Wait: There’s one more deal we are curious about: Afreximbank  signed a non binding term sheet with Eroton, a Nigerian independent producer of crude oil and gas and operator of Oil Mining Lease (OML) 18, for a prospective $750Million senior secured reserve-based lending facility, the purpose of which, in addition to refinancing Eroton’s current senior bank debt (of approximately $196Million), is to provide funding which will be used by Eroton to acquire an additional 18% interest in OML 18 from two of the other partners the acreage!!!, subject to agreeing documentation and relevant consents, thereby taking Eroton’s interest in OML 18 to 45%.

We are more comfortable with two other deals; one for oil and gas production, the other for power generation (a clear case of an attempt to build infrastructure and ameliorate energy poverty). These two are:

  • A $1.04Billion debt transaction with NNPC comprises a pre-export/shipment finance facility underpinned by a forward sale agreement (FSA) and offtake contracts from the state hydrocarbon firm acting as the borrower and seller. Through the FSA, NNPC will deliver 35,000 barrels of crude oil per day. With the ca. $1Billion to NNPC, it is understandably a pre-export finance facility backed by production.
  • Afreximbank support will also finance, with a $50Million facility, the initial capital required by Geometric Power, a power generation and distribution company, to acquire electrification rights to the Aba Ring Fenced Area and also support the commissioning and commencement of operations of the Aba Integrated Power project in the commercial hub of South-eastern Nigeria. The bank had earlier advised the project sponsor, on restructuring and arranging gap capital in the $332Million recapitalisation funds for the Aba IPP Power Project. Even though our analysts note that, as the Aba IPP project has struggled to be delivered in the last eight years, the merchandising economy and the industry in the city of Aba has gravitated to uptaking natural gas from Shell Nigeria Gas to run their generators in the absence of efficient power supply, and whereas we habour a healthy skepticism about how the Aba IPP has been financed over time, we think that funding a power project at this scale in Africa is always the way to go.

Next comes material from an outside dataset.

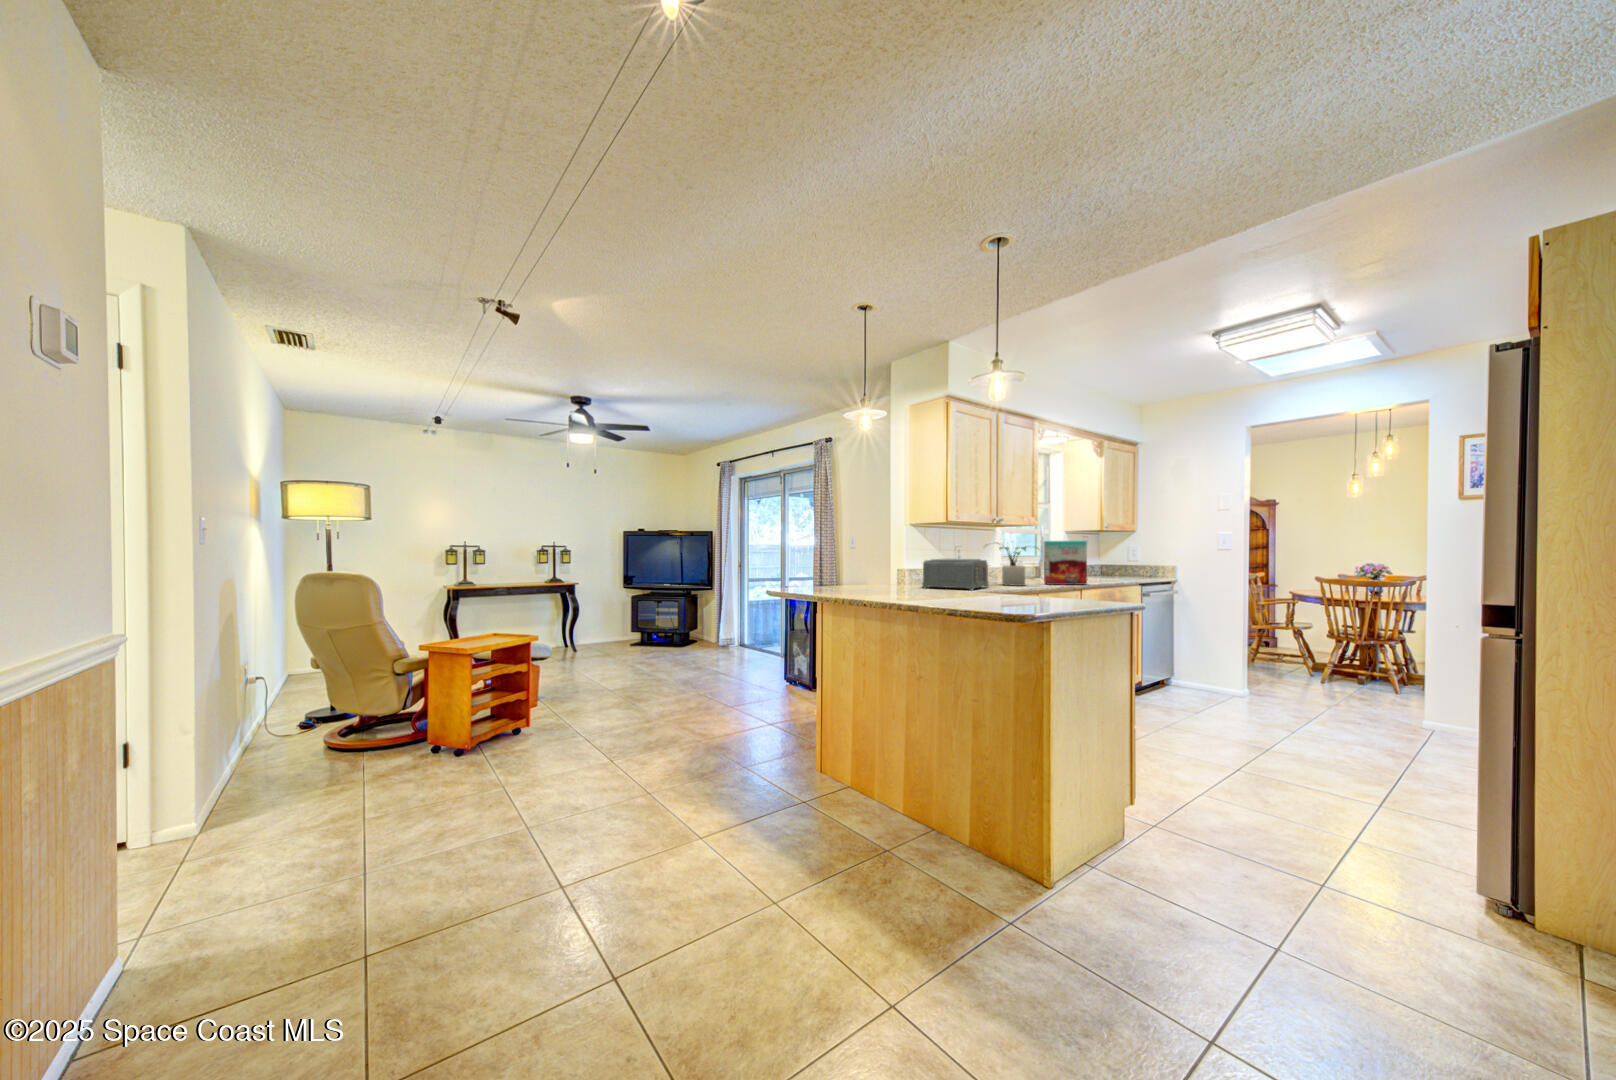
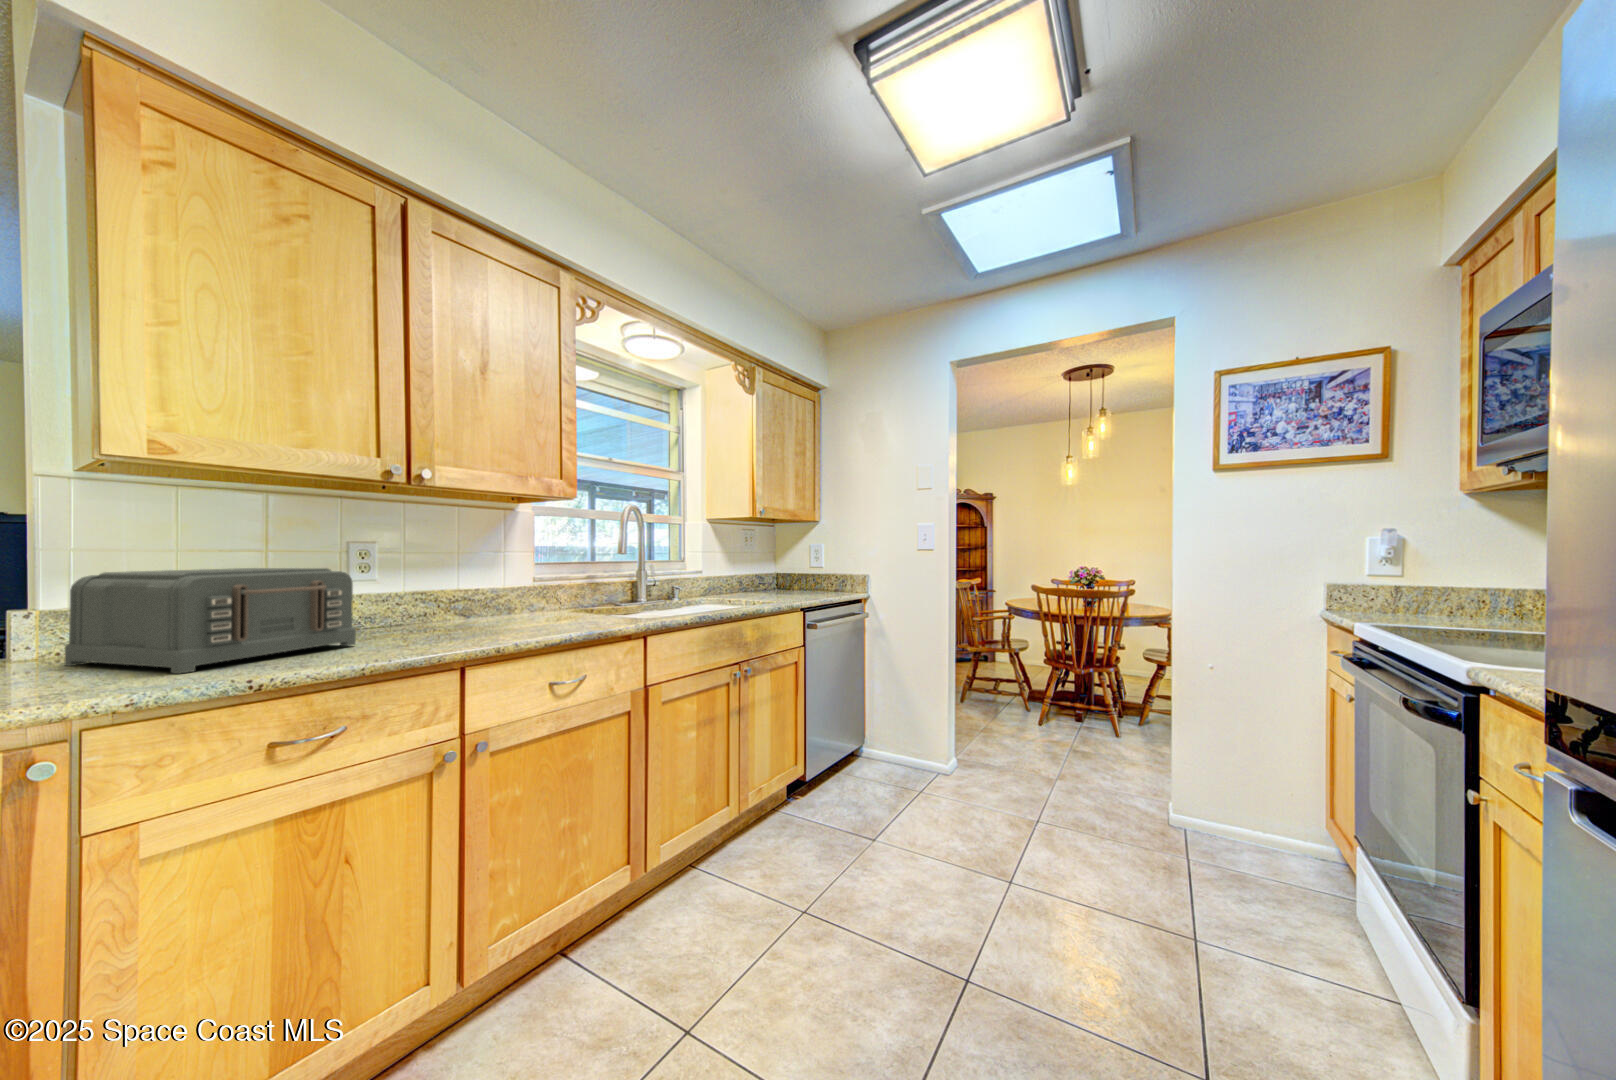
cereal box: present [1044,541,1087,585] -> none [587,526,673,623]
potted plant: present [1000,546,1027,586] -> none [404,526,544,631]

In Africa Oil+Gas Report’s conversations with investment bankers about these transactions, we get feelers like:

  • “It is chunky, but not unusual”
  • “Afreximbank is a well-funded institution with quality risk minded staff. It raised lots of cash recently in the international market. It has a broad and very supportive shareholder base as well, which is capable and willing to provide additional liquidity as needed”.
  • Afreximbank takes a stab at financing projects that are important, but may be such that conventional lenders cannot readily come up with.

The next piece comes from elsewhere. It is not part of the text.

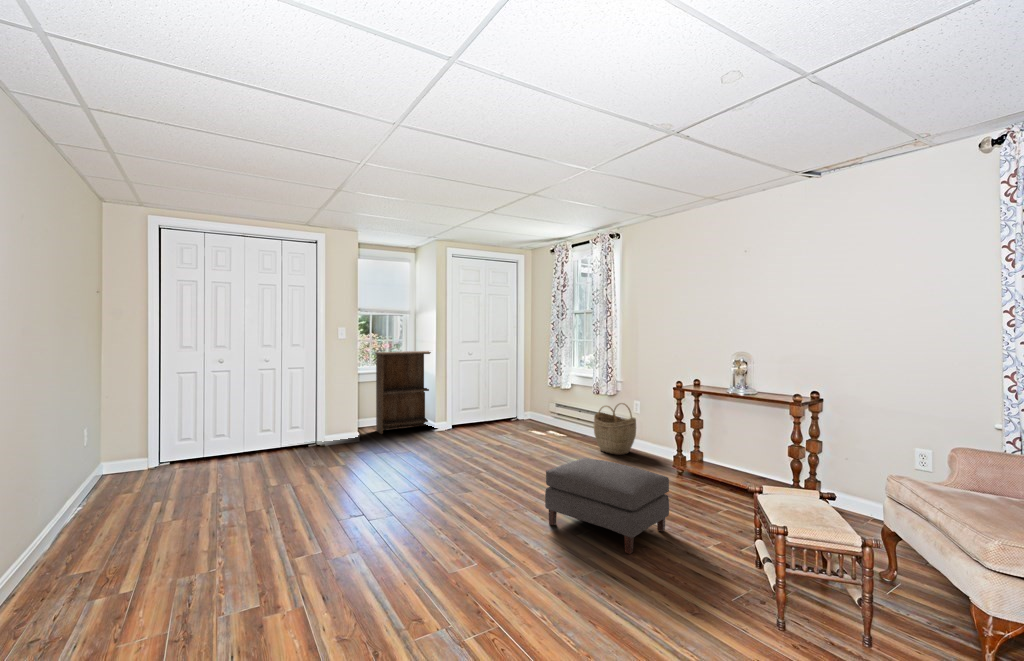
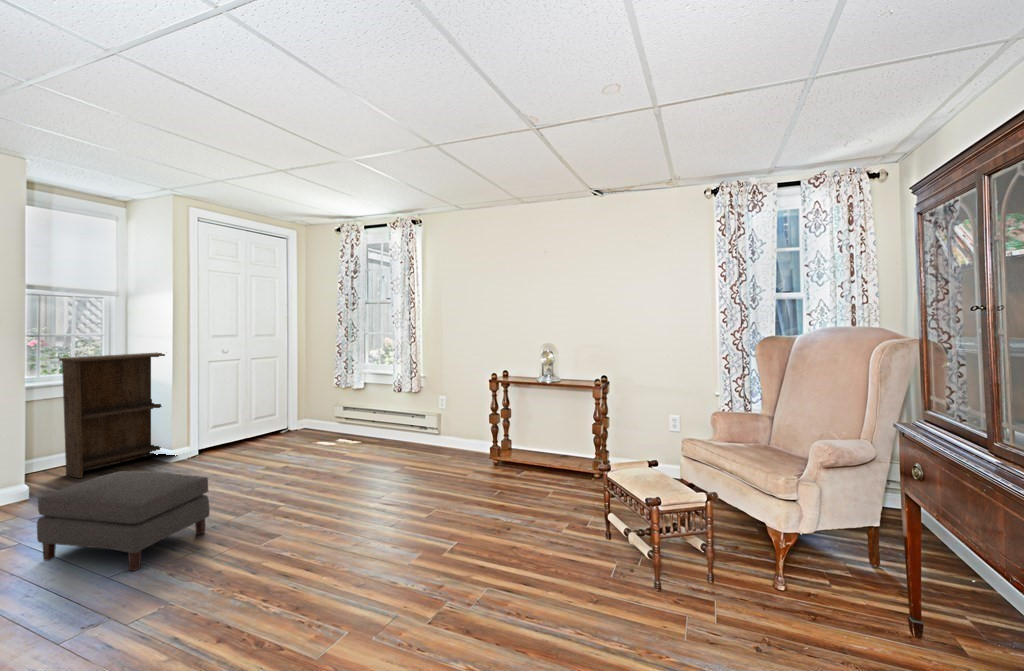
woven basket: present [594,403,636,455] -> none [398,399,442,454]
ottoman: present [545,458,669,554] -> present [37,471,210,571]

Yet our misgivings do not go away. Now, as Afreximbank finds itself at the forefront of Africa’s energy fund scheme, it may want to review its own portfolio choices in order to be a surefooted leader.

This is a slightly updated version of the report we published in the November 2021 edition of the Africa Oil+Gas Report monthly journal, distributed to paying subscribers. The only changes are in the first two paragraphs. The article is republished on this platform for public service purposes.